## [EXERCISE DESCRIPTION]
Leaving out the pictures, restate each record below word for word.

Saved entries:
+ + + + +

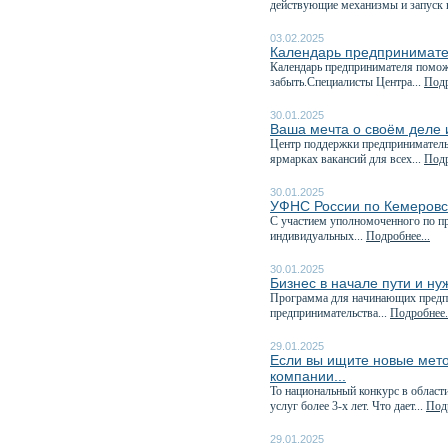
действующие механизмы и запуск 
03.02.2025
Календарь предпринимате
Календарь предпринимателя поможе
забыть.Специалисты Центра...
Подр
30.01.2025
Ваша мечта о своём деле и
Центр поддержки предпринимательс
ярмарках вакансий для всех...
Подр
30.01.2025
УФНС России по Кемеровск
C участием уполномоченного по пр
индивидуальных...
Подробнее...
30.01.2025
Бизнес в начале пути и н
Программа для начинающих предп
предпринимательства...
Подробнее.
29.01.2025
Если вы ищите новые мето
компании...
То национальный конкурс в област
услуг более 3-х лет. Что дает...
Подр
29.01.2025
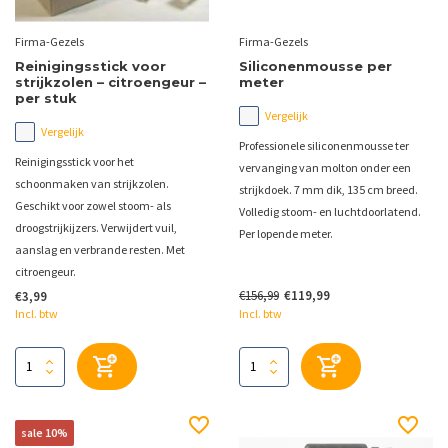
Firma-Gezels
Firma-Gezels
Reinigingsstick voor
Siliconenmousse per
strijkzolen – citroengeur –
meter
per stuk
Vergelijk
Vergelijk
Professionele siliconenmousse ter
Reinigingsstick voor het
vervanging van molton onder een
schoonmaken van strijkzolen.
strijkdoek. 7 mm dik, 135 cm breed.
Geschikt voor zowel stoom- als
Volledig stoom- en luchtdoorlatend.
droogstrijkijzers. Verwijdert vuil,
Per lopende meter.
aanslag en verbrande resten. Met
citroengeur.
€156,99
€119,99
€3,99
Incl. btw
Incl. btw
sale 10%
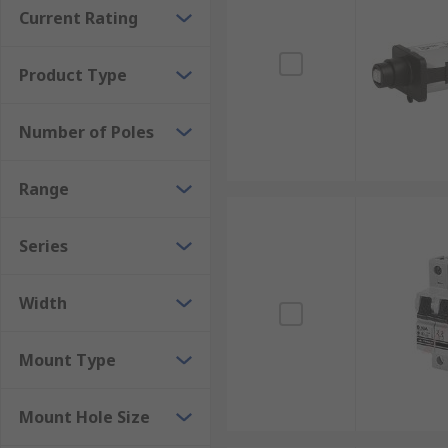
Thermal automotive circuit breakers are used to prote
Current Rating
Product Type
Number of Poles
Range
Series
Width
Mount Type
Mount Hole Size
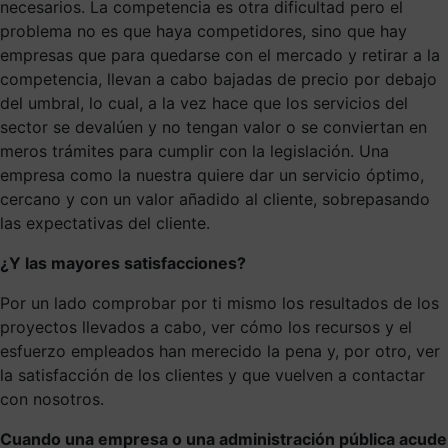
necesarios. La competencia es otra dificultad pero el
problema no es que haya competidores, sino que hay
empresas que para quedarse con el mercado y retirar a la
competencia, llevan a cabo bajadas de precio por debajo
del umbral, lo cual, a la vez hace que los servicios del
sector se devalúen y no tengan valor o se conviertan en
meros trámites para cumplir con la legislación. Una
empresa como la nuestra quiere dar un servicio óptimo,
cercano y con un valor añadido al cliente, sobrepasando
las expectativas del cliente.
¿Y las mayores satisfacciones?
Por un lado comprobar por ti mismo los resultados de los
proyectos llevados a cabo, ver cómo los recursos y el
esfuerzo empleados han merecido la pena y, por otro, ver
la satisfacción de los clientes y que vuelven a contactar
con nosotros.
Cuando una empresa o una administración pública acude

+ + + + +

## [RESPONSE AREA]
действующие механизмы и запуск 
03.02.2025
Календарь предпринимате
Календарь предпринимателя поможе
забыть.Специалисты Центра...
Подр
30.01.2025
Ваша мечта о своём деле и
Центр поддержки предпринимательс
ярмарках вакансий для всех...
Подр
30.01.2025
УФНС России по Кемеровск
C участием уполномоченного по пр
индивидуальных...
Подробнее...
30.01.2025
Бизнес в начале пути и н
Программа для начинающих предп
предпринимательства...
Подробнее.
29.01.2025
Если вы ищите новые мето
компании...
То национальный конкурс в област
услуг более 3-х лет. Что дает...
Подр
29.01.2025
Firma-Gezels
Firma-Gezels
Reinigingsstick voor
Siliconenmousse per
strijkzolen – citroengeur –
meter
per stuk
Vergelijk
Vergelijk
Professionele siliconenmousse ter
Reinigingsstick voor het
vervanging van molton onder een
schoonmaken van strijkzolen.
strijkdoek. 7 mm dik, 135 cm breed.
Geschikt voor zowel stoom- als
Volledig stoom- en luchtdoorlatend.
droogstrijkijzers. Verwijdert vuil,
Per lopende meter.
aanslag en verbrande resten. Met
citroengeur.
€156,99
€119,99
€3,99
Incl. btw
Incl. btw
sale 10%
Thermal automotive circuit breakers are used to prote
Current Rating
Product Type
Number of Poles
Range
Series
Width
Mount Type
Mount Hole Size
necesarios. La competencia es otra dificultad pero el
problema no es que haya competidores, sino que hay
empresas que para quedarse con el mercado y retirar a la
competencia, llevan a cabo bajadas de precio por debajo
del umbral, lo cual, a la vez hace que los servicios del
sector se devalúen y no tengan valor o se conviertan en
meros trámites para cumplir con la legislación. Una
empresa como la nuestra quiere dar un servicio óptimo,
cercano y con un valor añadido al cliente, sobrepasando
las expectativas del cliente.
¿Y las mayores satisfacciones?
Por un lado comprobar por ti mismo los resultados de los
proyectos llevados a cabo, ver cómo los recursos y el
esfuerzo empleados han merecido la pena y, por otro, ver
la satisfacción de los clientes y que vuelven a contactar
con nosotros.
Cuando una empresa o una administración pública acude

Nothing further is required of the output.